Why Study the History of Political Thought? — A Post by Dick Howard

Dick Howard, Primacy of the PoliticalThe following is a guest post by Dick Howard, author of The Primacy of the Political: A History of Political Thought from the Greeks to the French and American Revolutions. Read an excerpt from the book.

This book is the result of decades of teaching many hundreds of undergraduates, and also of learning from them, especially from their questions, doubts and demands to explain what is really important.

Why Study the History of Political Thought? Three concrete reasons can be named, each reinforcing the other. All are relevant to students of political history, both those in University courses and to the person who wants to understand contemporary political movements such as the American tea party.

1) The first is the fall of the Berlin Wall. The decade leading up to the end of the Cold War was marked by a remarkable period of activity by “civil society” that helped to undermine the totalitarian state. Many observers expected that this momentous event would signal the birth of new forms of democracy arising from the anti-totalitarian opposition.

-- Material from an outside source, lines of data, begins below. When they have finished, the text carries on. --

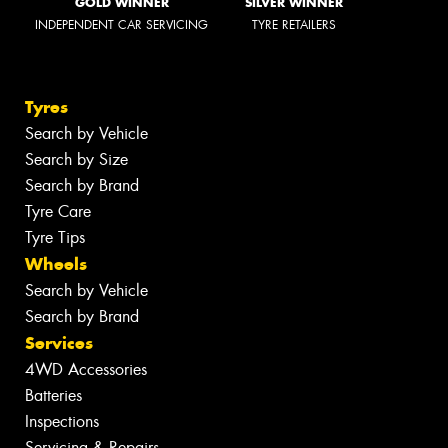
GOLD WINNER
SILVER WINNER
INDEPENDENT CAR SERVICING
TYRE RETAILERS
Tyres
Search by Vehicle
Search by Size
Search by Brand
Tyre Care
Tyre Tips
Wheels
Search by Vehicle
Search by Brand
Services
4WD Accessories
Batteries
Inspections
Servicing & Repairs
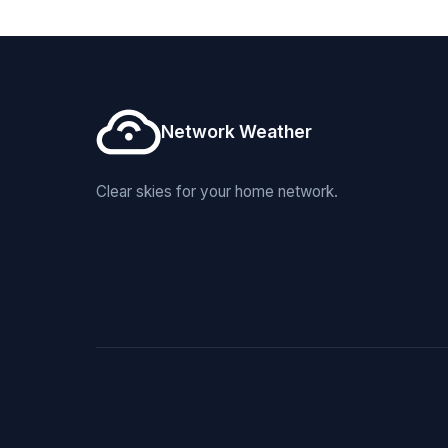
Network Weather
Clear skies for your home network.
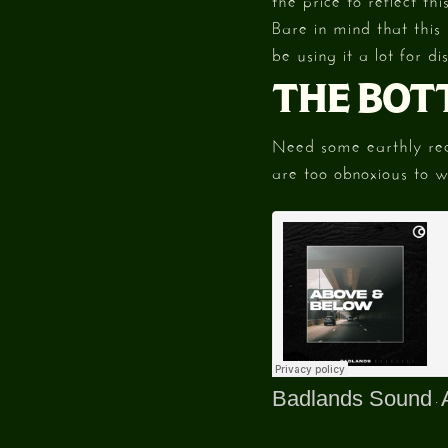
Bare in mind that this
be using it a lot for d
THE BOT
Need some earthly reco
are too obnoxious to 
Badlands Sound
·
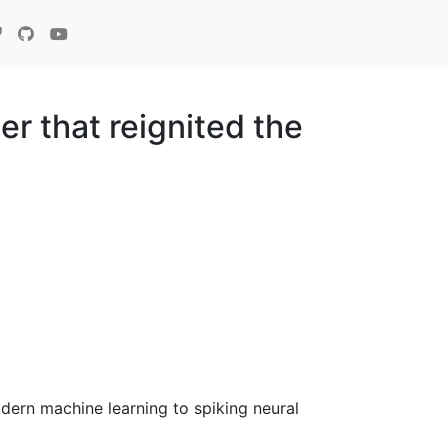
r that reignited the
dern machine learning to spiking neural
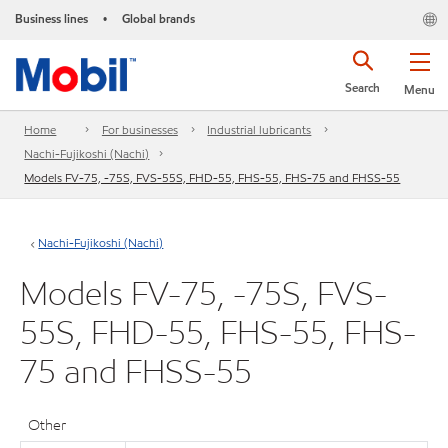
Business lines
Global brands
•
Search
Menu
Home
For businesses
Industrial lubricants
Nachi-Fujikoshi (Nachi)
Models FV-75, -75S, FVS-55S, FHD-55, FHS-55, FHS-75 and FHSS-55
Nachi-Fujikoshi (Nachi)
Models FV-75, -75S, FVS-
55S, FHD-55, FHS-55, FHS-
75 and FHSS-55
Other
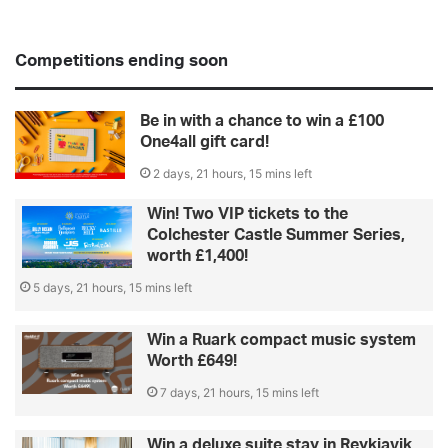
Competitions ending soon
Be in with a chance to win a £100
One4all gift card!
2 days, 21 hours, 15 mins left
Win! Two VIP tickets to the
Colchester Castle Summer Series,
worth £1,400!
5 days, 21 hours, 15 mins left
Win a Ruark compact music system
Worth £649!
7 days, 21 hours, 15 mins left
Win a deluxe suite stay in Reykjavik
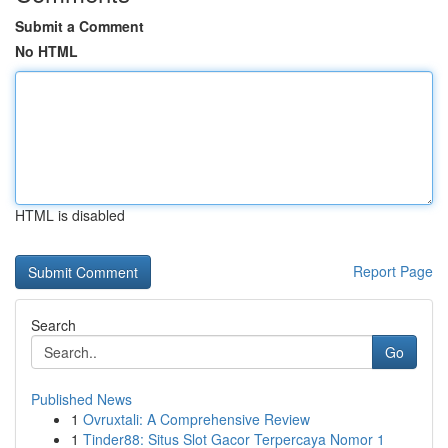
Submit a Comment
No HTML
HTML is disabled
Report Page
Search
Go
Published News
1
Ovruxtali: A Comprehensive Review
1
Tinder88: Situs Slot Gacor Terpercaya Nomor 1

Personally, I expressed my optimism in books and articles (culminating in The Specter of Democracy, 2002) that these movements of civil society would also affect western perceptions of politics. But rather than a new conception of democratic politics, a new form of antipolitics has replaced the old Cold War with an irenic vision of a globalized economic capitalism.

2) Although the first hope was deceived, many still hoped that perhaps the decision to overthrow Saddam might carry the possibility of a renewal of political life in the Middle East. Those were the “liberal hawks.” It was of course clear that George Bush was using the rhetoric of democratization as an excuse to pursue national goals. But one could still hope that the overthrow of Saddam might bring unintended democratic consequences, creating a new vision of the political in a region from which it had been excluded by dictatorship, nationalism and religious demagogy. This is a second reason to reflect in a more historical manner about what “the political” means. Instead of political renewal we’ve seen another antipolitics, this one built on demonizing a new enemy to legitimate the established order at home.

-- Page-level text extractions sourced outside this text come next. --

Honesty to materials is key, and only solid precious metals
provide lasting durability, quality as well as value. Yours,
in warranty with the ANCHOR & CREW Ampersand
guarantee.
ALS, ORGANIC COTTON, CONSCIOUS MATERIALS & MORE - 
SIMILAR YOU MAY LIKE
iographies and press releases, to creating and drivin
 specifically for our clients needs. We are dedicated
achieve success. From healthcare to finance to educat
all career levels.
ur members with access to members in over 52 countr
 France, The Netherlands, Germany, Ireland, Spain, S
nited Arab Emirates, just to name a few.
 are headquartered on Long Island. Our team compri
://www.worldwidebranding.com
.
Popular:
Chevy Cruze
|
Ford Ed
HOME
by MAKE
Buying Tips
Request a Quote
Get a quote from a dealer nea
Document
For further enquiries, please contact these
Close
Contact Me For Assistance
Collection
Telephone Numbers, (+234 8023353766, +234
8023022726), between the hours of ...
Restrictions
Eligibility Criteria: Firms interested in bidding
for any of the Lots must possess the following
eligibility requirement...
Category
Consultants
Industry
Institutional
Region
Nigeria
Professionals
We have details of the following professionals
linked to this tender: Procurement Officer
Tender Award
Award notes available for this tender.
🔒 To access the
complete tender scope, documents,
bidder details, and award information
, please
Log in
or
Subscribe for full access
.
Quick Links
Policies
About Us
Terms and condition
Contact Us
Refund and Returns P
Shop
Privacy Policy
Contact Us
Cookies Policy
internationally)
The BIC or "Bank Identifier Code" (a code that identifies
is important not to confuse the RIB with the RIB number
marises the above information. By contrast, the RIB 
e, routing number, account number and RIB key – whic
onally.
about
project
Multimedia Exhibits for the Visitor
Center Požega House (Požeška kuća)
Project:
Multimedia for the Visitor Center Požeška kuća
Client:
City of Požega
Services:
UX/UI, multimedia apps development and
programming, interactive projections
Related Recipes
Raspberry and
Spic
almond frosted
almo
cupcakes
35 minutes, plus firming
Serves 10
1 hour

3) This book was nearly completed at the time of the 2008 Obama campaign. In my frequent op-eds in the French daily, Ouest-France, I expressed the hope (starting already in December 2006) that Obama was proposing more than retail politics; my claim was that he was redefining the political. In retrospect, as his presidency has stagnated, I wonder whether, and why, my optimism was misplaced. One way to answer this question is to set contemporary issues within an historical framework.

I should stress one more point about this book. Although political theory has become increasingly popular since John Rawls’ pathbreaking Theory of Justice, political philosophy has also become increasingly abstract, technical and normative. As my subtitle suggests, I am concerned with political thought as it confronts practical reality, not with political theories that are concerned only with what ought to be. That too is a reason to return to two millennia of diverse manners in which people have sought to live together justly. That is why the book is also a history of political thought, offering an interpretation of history as well as of what theorists have tried, often in vain, to think.